Cue the dramatic record scratch…
If you haven’t already heard, H&M recently announced that World Recycle Week, an initiative by the Swedish retailer to recycle 1,000 tons of unwanted clothing, will also take place during those seven days.
Fashion Revolution has called out H&M, the largest producer of garments in Bangladesh, for its insensitive timing, which the retailer declares is completely coincidental.
FASHION FAUX PAS
“This week, of all weeks, H&M should be working in solidarity with the rest of us to mark the anniversary of the Rana Plaza tragedy,” de Castro said. “It should be a time for us all to honor garment workers, those who have died in all industrial tragedies in the garment industry, and those who are still suffering the the fashion supply today.”

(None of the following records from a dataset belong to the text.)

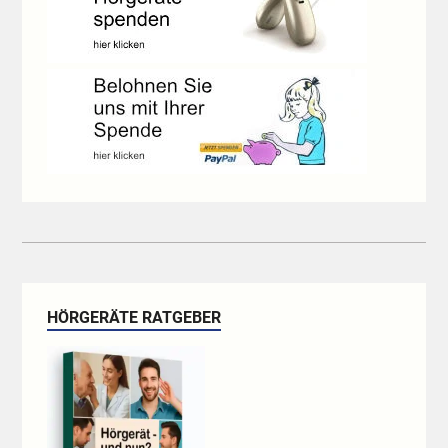
HÖRGERÄTE RATGEBER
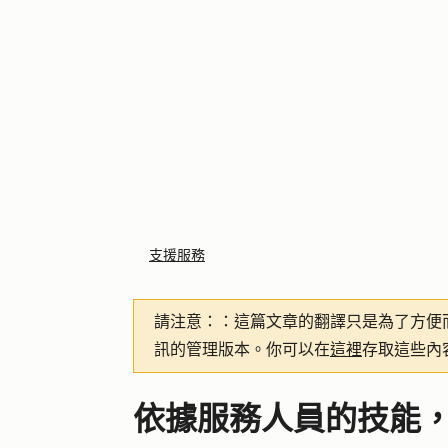
支援服務
請注意：
：這篇文章的翻譯只是為了方便
訊的管理版本。你可以在
這裡
存取這些內
依據服務人員的技能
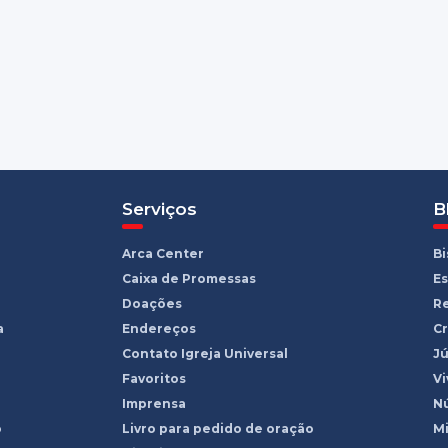
Serviços
B
Arca Center
B
Caixa de Promessas
Es
Doações
R
a
Endereços
Cr
Contato Igreja Universal
Jú
Favoritos
Vi
Imprensa
Nú
o
Livro para pedido de oração
Mi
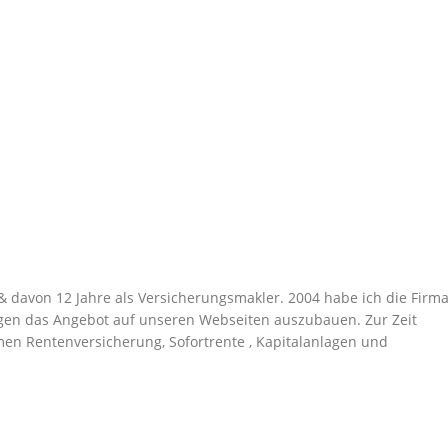
g & davon 12 Jahre als Versicherungsmakler. 2004 habe ich die Firm
en das Angebot auf unseren Webseiten auszubauen. Zur Zeit
men Rentenversicherung, Sofortrente , Kapitalanlagen und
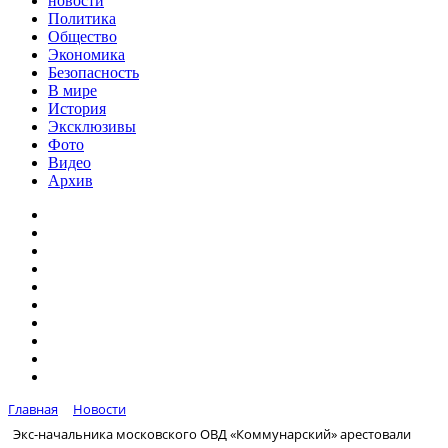
новости
Политика
Общество
Экономика
Безопасность
В мире
История
Эксклюзивы
Фото
Видео
Архив
Главная
Новости
Экс-начальника московского ОВД «Коммунарский» арестовали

There’s more: Fashion Revolution also pointed out what it calls “misleading language,” which it says overstates the impact of H&M’s recycling initiative. The vouchers that H&M uses to reward customers who recycle are another sticking point, de Castro says, since they only encourage further overconsumption and result in even more potential waste.
“Don’t ask H&M to collect used clothing, ask them to make less clothing, better made, made by hands that have benefited from learning new skills to make quality, not disposable garments,” de Castro told us.
“Ask them to import dignity of toil to their supply chain workers, so that sewing something, and growing the cotton plant from which this something is made from, comes with pride,” she said. “Ask them to stop reselling your seconds to countries where all textile artisanal skills are being lost, replaced by our rubbish.”
Still, there’s a semi–happy ending to H&M’s scheduling faux pas. The retailer has promised not to double-book the same week for any future events.
“As soon as Fashion Revolution made us aware of their concerns, we clearly communicated that we do not have the intention to build this particular week as a recurring World Recycle Week in the future,” an H&M spokesman said. “[We] immediately offered to choose another week if we were to do another World Recycle Week campaign next or in the coming years.”